Sus imágenes tienen la propiedad de lo enigmático, como en el caso de su libro Graciela Iturbide: No hay nadie (La Fábrica, 2011), en donde el lector le sigue la pista a una serie de objetos, de mensajes, de signos encontrados. En algunas de sus fotos, las personas retratadas aparecen con el rostro cubierto por un velo o una malla. Lo mismo sucede con algunas plantas (y con el cielo mismo) que han pasado por su lente —otra de las invitaciones que le hizo Francisco Toledo fue para que, en 1998, fotografiara la plantas recién llegadas al que sería el Jardín Botánico, aledaño al templo de Santo Domingo, en Oaxaca, del cual surgió el libro Naturata (López Quiroga / Toluca Editions, 2004)—, y máquinas como, por ejemplo, automóviles. Pareciera como si, a la manera de Luciano Fontana y sus cuadros rasgados, nos enviara un mensaje sobre la naturaleza de la realidad que aparentemente vemos.
En años recientes, como cuenta Rosa Casanova en “Los sentidos de Graciela Iturbide”, incluido en el libro Graciela Iturbide: cuando habla la luz (Fomento Cultural Banamex, 2019), “a Graciela Iturbide le interesa revisitar personas y sitios para elaborar nuevos retratos que interroguen su experiencia en el tiempo (lo ha hecho en Panamá, Los Ángeles y Sonora), descubrir nuevos parajes y, quizá, mirar y revisar su archivo lleno de sorpresas”.

Habiendo dedicado toda una vida a explorar otros mundos, haciéndolos suyos (y nuestros) de alguna manera, con especial interés en los rituales de la fiesta y de la muerte, la fotógrafa mexicana confiesa:
“Tal vez, al final, la fotografía es mi ritual. Salir con la cámara, observar, fotografiar […] No creo en nada, pero busco los rituales de la religión, los héroes de la religión, los dioses”, le dijo a Bradu en Eyes to Fly With.
“En una época donde la sobreabundancia de las imágenes nos deja impávidos con su insistencia”, escribe Alberto Blanco en El eco de las formas (Conaculta, 2012), “y busca hacernos cómplices de un cinismo consumista, no es un desafío menor la obra fotográfica de Graciela Iturbide”.

3 comentarios
Que placer leer un perfil como se publicaban antes en los suplementos culturales. Gracias Magis, y gracias Lammers.
Me pareció increíble este artículo, es increíble el saber que una mujer hace historia con algo tan maravilloso como capturar momentos y formas de ver la vida, como lo es la fotografía. Además que ella no lo hace de la forma común, sino que le dio un giro y supo usar su creatividad para capturar momentos de una forma distinta, como ella lo plantea “la fotografía es la única manera de matar a la muerte” realmente es impresionante su originalidad.
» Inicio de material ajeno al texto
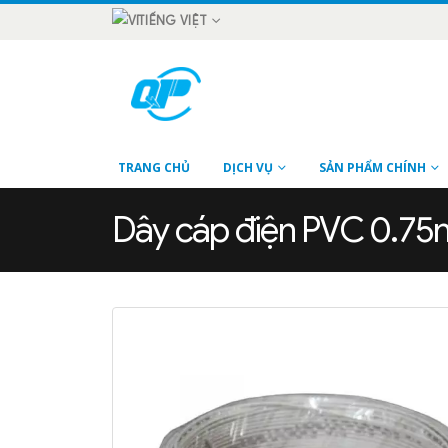
TIẾNG VIỆT
TRANG CHỦ
DỊCH VỤ
SẢN PHẨM CHÍNH
Dây cáp điện PVC 0.7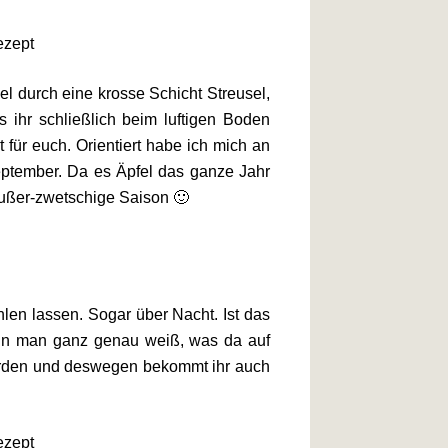
el durch eine krosse Schicht Streusel,
is ihr schließlich beim luftigen Boden
für euch. Orientiert habe ich mich an
tember. Da es Äpfel das ganze Jahr
 Außer-zwetschige Saison 🙂
len lassen. Sogar über Nacht. Ist das
wenn man ganz genau weiß, was da auf
worden und deswegen bekommt ihr auch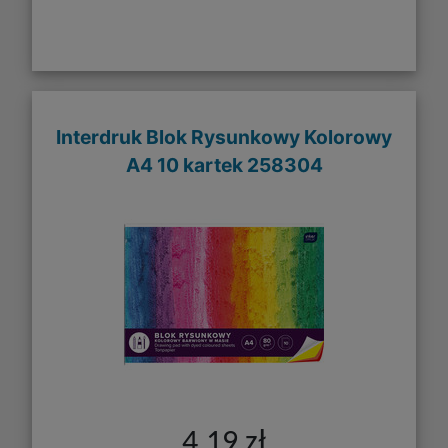
Interdruk Blok Rysunkowy Kolorowy
A4 10 kartek 258304
4,19 zł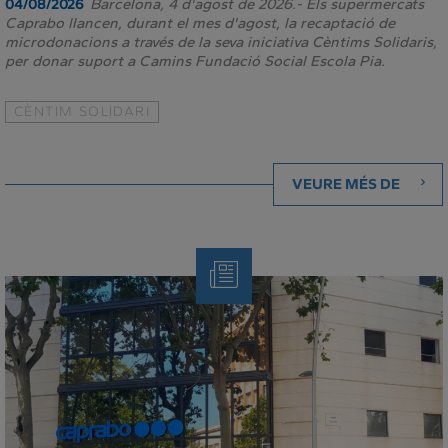
Barcelona, 4 d'agost de 2026.- Els supermercats
04/08/2026
Caprabo llancen, durant el mes d'agost, la recaptació de
microdonacions a través de la seva iniciativa Cèntims Solidaris,
per donar suport a Camins Fundació Social Escola Pia.
CÈNTIM SOLIDARI
VEURE MÉS DE
Note
de
Premsa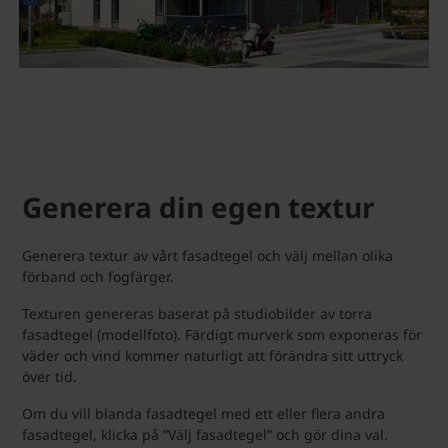
Generera din egen textur
Generera textur av vårt fasadtegel och välj mellan olika
förband och fogfärger.
Texturen genereras baserat på studiobilder av torra
fasadtegel (modellfoto). Färdigt murverk som exponeras för
väder och vind kommer naturligt att förändra sitt uttryck
över tid.
Om du vill blanda fasadtegel med ett eller flera andra
fasadtegel, klicka på ”Välj fasadtegel” och gör dina val.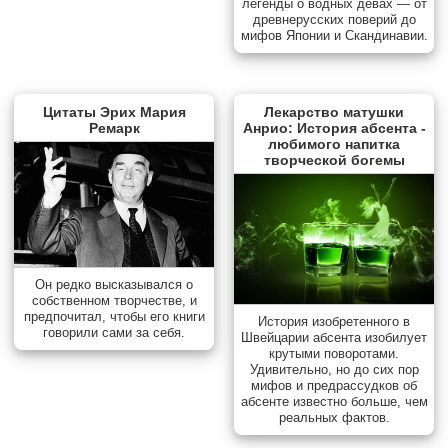
легенды о водных девах — от
древнерусских поверий до
мифов Японии и Скандинавии.
Цитаты Эрих Мария
Лекарство матушки
Ремарк
Анрио: История абсента -
любимого напитка
творческой богемы
Он редко высказывался о
собственном творчестве, и
предпочитал, чтобы его книги
История изобретенного в
говорили сами за себя.
Швейцарии абсента изобилует
крутыми поворотами.
Удивительно, но до сих пор
мифов и предрассудков об
абсенте известно больше, чем
реальных фактов.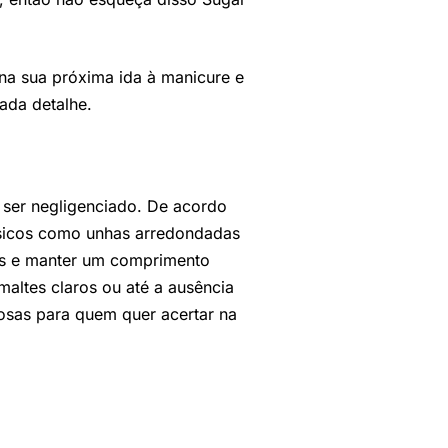
na sua próxima ida à manicure e
ada detalhe.
 ser negligenciado. De acordo
ássicos como unhas arredondadas
os e manter um comprimento
maltes claros ou até a ausência
iosas para quem quer acertar na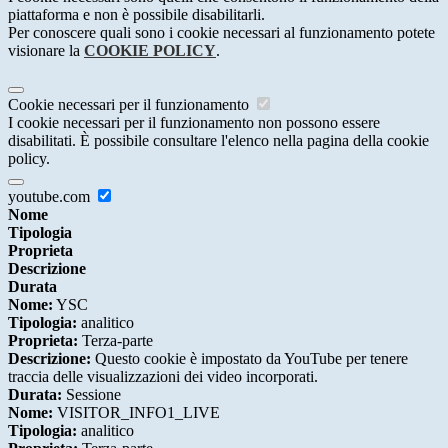
piattaforma e non è possibile disabilitarli.
Per conoscere quali sono i cookie necessari al funzionamento potete
visionare la
COOKIE POLICY
.
Cookie necessari per il funzionamento
I cookie necessari per il funzionamento non possono essere
disabilitati. È possibile consultare l'elenco nella pagina della cookie
policy.
youtube.com
Nome
Tipologia
Proprieta
Descrizione
Durata
Nome:
YSC
Tipologia:
analitico
Proprieta:
Terza-parte
Descrizione:
Questo cookie è impostato da YouTube per tenere
traccia delle visualizzazioni dei video incorporati.
Durata:
Sessione
Nome:
VISITOR_INFO1_LIVE
Tipologia:
analitico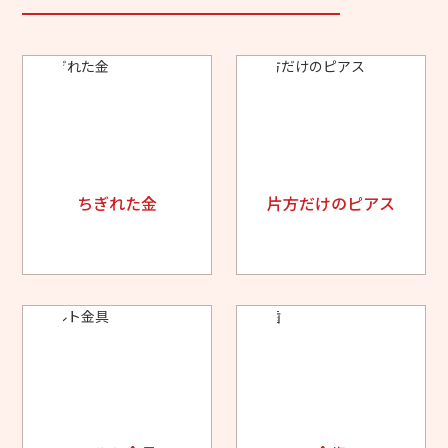
ちぎれた金
片方だけのピアス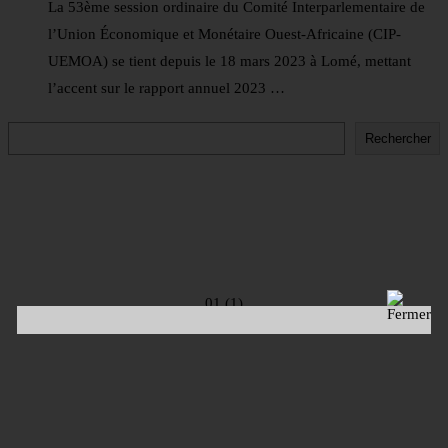
La 53ème session ordinaire du Comité Interparlementaire de
l’Union Économique et Monétaire Ouest-Africaine (CIP-
UEMOA) se tient depuis le 18 mars 2023 à Lomé, mettant
l’accent sur le rapport annuel 2023 …
Rechercher
Rechercher
01 (1)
Me encantó
Estimado Gerardo Lammers:
Su artículo sobre Graciela Iturbide es una pieza profundamente evocadora y documentada que logra transmitir no solo la trayectoria de una gran fotógrafa, sino también la atmósfera simbólica y cultural que atraviesa su obra, la manera en que entrelaza datos biográficos, referencias críticas y descripciones sensibles permite al lector comprender la dimensión poética y humana de Iturbide sin perder el rigor informativo, su escritura fluida y respetuosa convierte la lectura en un recorrido visual y emocional que honra la mirada única de la artista. Felicidades por un texto tan bien logrado y enriquecedor.